* [Given exercise]
Can you recast the stretch from the start of the lines through the one containing "export const myFeature" as a Markdown table with the columns Row and Line, leaving out any blank lines?

— BEGIN —

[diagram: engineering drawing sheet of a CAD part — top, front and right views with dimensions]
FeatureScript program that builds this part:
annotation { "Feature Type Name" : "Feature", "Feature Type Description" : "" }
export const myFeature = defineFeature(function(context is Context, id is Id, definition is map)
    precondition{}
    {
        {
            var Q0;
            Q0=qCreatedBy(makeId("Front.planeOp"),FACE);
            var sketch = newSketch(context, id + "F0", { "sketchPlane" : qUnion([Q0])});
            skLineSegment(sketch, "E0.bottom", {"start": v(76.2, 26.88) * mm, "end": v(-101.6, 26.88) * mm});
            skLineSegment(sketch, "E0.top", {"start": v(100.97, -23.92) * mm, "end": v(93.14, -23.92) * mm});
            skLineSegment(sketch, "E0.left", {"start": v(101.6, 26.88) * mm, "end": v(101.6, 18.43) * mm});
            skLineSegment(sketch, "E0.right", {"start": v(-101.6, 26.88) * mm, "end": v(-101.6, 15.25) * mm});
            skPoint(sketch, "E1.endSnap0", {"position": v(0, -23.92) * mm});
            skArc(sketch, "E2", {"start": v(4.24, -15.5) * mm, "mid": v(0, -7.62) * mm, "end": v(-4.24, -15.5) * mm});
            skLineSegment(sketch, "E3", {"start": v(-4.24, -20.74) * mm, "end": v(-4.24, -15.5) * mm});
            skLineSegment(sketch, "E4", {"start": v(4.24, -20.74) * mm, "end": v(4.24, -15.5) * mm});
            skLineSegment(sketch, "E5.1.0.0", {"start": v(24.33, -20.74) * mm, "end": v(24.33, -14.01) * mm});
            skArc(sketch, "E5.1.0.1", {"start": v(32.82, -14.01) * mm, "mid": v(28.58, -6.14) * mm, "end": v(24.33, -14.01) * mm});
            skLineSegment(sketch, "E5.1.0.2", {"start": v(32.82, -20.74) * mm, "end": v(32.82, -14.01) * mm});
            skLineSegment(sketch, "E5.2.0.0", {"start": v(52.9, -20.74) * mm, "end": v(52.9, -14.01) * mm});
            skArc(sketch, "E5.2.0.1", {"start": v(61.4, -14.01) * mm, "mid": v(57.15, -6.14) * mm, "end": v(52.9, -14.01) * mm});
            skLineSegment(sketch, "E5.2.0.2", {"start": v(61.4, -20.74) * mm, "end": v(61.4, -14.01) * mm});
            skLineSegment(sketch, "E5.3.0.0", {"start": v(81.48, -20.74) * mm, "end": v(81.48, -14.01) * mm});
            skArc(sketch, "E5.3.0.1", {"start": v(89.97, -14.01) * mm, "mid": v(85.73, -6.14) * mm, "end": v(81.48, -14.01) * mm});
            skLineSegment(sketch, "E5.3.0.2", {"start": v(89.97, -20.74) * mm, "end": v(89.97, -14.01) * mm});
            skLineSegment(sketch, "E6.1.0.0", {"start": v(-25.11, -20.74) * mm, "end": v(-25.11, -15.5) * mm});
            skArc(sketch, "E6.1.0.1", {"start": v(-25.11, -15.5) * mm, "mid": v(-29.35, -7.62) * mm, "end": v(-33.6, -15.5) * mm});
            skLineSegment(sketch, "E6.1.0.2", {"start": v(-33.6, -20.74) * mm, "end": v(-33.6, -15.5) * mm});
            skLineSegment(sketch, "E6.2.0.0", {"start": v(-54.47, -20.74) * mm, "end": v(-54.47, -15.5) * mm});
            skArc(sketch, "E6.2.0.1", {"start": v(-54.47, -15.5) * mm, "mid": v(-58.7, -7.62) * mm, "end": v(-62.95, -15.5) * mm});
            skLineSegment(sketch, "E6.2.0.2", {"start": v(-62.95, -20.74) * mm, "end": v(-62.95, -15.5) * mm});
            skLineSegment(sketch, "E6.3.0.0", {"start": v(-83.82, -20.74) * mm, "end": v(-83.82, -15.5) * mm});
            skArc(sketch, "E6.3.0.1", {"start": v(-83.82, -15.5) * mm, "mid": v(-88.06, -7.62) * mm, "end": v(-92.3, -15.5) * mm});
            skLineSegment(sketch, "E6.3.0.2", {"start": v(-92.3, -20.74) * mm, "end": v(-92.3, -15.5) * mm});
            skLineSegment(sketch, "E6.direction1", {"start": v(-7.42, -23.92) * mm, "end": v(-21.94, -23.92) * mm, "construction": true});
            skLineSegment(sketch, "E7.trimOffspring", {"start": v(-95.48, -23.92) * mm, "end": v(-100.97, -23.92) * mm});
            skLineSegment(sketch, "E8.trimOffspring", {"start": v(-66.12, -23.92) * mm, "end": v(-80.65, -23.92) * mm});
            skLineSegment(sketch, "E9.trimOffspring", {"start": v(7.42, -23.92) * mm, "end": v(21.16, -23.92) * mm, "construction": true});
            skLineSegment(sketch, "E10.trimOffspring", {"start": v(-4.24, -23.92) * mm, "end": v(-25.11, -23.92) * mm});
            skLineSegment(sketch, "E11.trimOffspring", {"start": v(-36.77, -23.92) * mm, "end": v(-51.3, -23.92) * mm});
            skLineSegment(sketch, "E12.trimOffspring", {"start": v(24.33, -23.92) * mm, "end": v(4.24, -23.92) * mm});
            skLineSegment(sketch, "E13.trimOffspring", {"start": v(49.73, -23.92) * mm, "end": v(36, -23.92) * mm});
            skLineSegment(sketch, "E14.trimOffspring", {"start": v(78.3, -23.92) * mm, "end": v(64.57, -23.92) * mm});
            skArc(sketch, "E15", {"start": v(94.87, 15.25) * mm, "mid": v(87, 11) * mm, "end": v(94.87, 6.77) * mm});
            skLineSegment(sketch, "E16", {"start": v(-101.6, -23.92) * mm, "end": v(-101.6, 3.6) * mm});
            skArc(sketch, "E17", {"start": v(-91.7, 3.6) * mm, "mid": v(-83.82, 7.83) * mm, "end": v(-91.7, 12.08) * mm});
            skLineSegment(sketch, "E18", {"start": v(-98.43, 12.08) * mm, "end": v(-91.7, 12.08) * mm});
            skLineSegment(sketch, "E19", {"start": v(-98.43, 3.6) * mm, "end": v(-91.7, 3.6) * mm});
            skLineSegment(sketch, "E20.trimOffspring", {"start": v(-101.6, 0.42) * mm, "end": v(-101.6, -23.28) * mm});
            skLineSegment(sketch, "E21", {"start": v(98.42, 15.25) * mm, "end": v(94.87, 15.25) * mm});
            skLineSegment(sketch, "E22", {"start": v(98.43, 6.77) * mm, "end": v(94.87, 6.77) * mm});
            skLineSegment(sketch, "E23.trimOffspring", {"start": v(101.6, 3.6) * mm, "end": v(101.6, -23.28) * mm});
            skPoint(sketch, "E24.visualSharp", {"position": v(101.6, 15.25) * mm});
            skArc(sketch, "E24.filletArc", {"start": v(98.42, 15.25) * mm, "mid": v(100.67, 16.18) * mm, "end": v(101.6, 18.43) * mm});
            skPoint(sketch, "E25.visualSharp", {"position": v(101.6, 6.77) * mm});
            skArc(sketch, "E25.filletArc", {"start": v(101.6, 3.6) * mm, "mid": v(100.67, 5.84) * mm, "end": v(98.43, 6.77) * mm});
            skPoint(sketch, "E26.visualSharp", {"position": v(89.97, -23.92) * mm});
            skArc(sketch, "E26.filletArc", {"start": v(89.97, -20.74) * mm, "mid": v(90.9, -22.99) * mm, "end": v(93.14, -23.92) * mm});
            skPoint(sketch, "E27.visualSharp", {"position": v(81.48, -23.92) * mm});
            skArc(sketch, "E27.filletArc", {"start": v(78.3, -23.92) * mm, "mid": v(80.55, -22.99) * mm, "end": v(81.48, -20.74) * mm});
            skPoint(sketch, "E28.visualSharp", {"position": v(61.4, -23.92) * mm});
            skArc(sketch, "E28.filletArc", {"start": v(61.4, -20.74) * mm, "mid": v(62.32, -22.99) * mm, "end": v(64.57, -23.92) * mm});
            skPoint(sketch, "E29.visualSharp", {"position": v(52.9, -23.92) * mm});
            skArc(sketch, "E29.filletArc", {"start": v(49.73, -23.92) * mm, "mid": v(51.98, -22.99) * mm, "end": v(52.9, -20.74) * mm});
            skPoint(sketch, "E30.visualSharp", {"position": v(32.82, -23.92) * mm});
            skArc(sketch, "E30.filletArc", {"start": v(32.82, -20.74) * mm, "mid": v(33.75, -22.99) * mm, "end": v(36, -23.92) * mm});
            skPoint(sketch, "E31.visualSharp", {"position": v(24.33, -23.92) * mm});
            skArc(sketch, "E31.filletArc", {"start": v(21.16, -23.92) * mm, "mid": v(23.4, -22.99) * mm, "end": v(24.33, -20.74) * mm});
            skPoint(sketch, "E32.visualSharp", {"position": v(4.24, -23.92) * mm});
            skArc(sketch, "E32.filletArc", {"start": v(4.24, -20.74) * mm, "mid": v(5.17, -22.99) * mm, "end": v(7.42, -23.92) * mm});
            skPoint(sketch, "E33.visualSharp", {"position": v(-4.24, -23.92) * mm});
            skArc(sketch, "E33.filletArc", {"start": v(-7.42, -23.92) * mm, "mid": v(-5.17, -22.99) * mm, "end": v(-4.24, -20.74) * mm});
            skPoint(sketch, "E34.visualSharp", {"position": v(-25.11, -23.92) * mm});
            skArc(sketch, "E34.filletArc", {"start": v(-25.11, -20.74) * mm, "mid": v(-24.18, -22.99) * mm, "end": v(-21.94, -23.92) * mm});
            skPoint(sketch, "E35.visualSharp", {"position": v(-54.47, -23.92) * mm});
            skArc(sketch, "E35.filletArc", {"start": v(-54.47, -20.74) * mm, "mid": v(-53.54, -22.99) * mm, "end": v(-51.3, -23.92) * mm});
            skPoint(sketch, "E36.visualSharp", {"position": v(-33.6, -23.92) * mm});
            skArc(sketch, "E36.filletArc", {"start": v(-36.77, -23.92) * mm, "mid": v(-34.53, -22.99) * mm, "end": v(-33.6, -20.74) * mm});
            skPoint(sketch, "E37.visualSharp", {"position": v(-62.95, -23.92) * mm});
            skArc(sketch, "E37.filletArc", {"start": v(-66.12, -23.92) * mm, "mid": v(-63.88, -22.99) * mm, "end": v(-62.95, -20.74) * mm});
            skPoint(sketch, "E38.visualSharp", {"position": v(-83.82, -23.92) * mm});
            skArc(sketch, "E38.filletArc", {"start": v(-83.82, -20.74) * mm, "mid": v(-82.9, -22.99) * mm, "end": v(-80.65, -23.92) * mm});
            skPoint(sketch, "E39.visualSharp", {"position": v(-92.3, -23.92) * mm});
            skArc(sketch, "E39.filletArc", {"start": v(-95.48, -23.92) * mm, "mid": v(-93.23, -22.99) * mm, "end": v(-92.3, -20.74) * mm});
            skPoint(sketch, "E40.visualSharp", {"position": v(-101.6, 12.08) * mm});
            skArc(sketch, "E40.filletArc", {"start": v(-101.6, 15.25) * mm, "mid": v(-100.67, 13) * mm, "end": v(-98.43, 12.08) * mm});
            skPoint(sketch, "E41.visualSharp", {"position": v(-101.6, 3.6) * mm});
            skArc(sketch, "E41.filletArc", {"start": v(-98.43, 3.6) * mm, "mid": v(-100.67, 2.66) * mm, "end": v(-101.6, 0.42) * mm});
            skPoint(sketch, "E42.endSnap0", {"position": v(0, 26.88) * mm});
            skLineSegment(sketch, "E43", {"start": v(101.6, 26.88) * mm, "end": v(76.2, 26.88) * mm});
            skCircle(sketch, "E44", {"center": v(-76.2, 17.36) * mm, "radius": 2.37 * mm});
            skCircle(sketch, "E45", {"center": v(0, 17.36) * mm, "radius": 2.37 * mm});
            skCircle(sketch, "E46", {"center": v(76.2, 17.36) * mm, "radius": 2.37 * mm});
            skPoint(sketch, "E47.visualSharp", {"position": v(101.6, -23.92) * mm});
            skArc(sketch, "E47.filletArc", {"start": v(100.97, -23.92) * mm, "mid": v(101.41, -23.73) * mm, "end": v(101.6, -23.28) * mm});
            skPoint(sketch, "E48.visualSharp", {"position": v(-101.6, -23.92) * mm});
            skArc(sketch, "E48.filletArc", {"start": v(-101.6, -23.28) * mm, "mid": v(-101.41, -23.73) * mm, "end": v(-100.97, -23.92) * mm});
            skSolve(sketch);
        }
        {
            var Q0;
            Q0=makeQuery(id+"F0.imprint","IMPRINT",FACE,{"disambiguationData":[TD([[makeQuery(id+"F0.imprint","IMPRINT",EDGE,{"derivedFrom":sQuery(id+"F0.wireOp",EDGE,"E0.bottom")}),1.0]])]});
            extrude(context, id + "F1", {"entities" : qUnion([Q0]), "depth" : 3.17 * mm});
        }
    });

— END —

* [Answer for this exercise]
| Row | Line |
|---|---|
| 1 | [diagram: engineering drawing sheet of a CAD part — top, front and right views with dimensions] |
| 2 | FeatureScript program that builds this part: |
| 3 | annotation { "Feature Type Name" : "Feature", "Feature Type Description" : "" } |
| 4 | export const myFeature = defineFeature(function(context is Context, id is Id, definition is map) |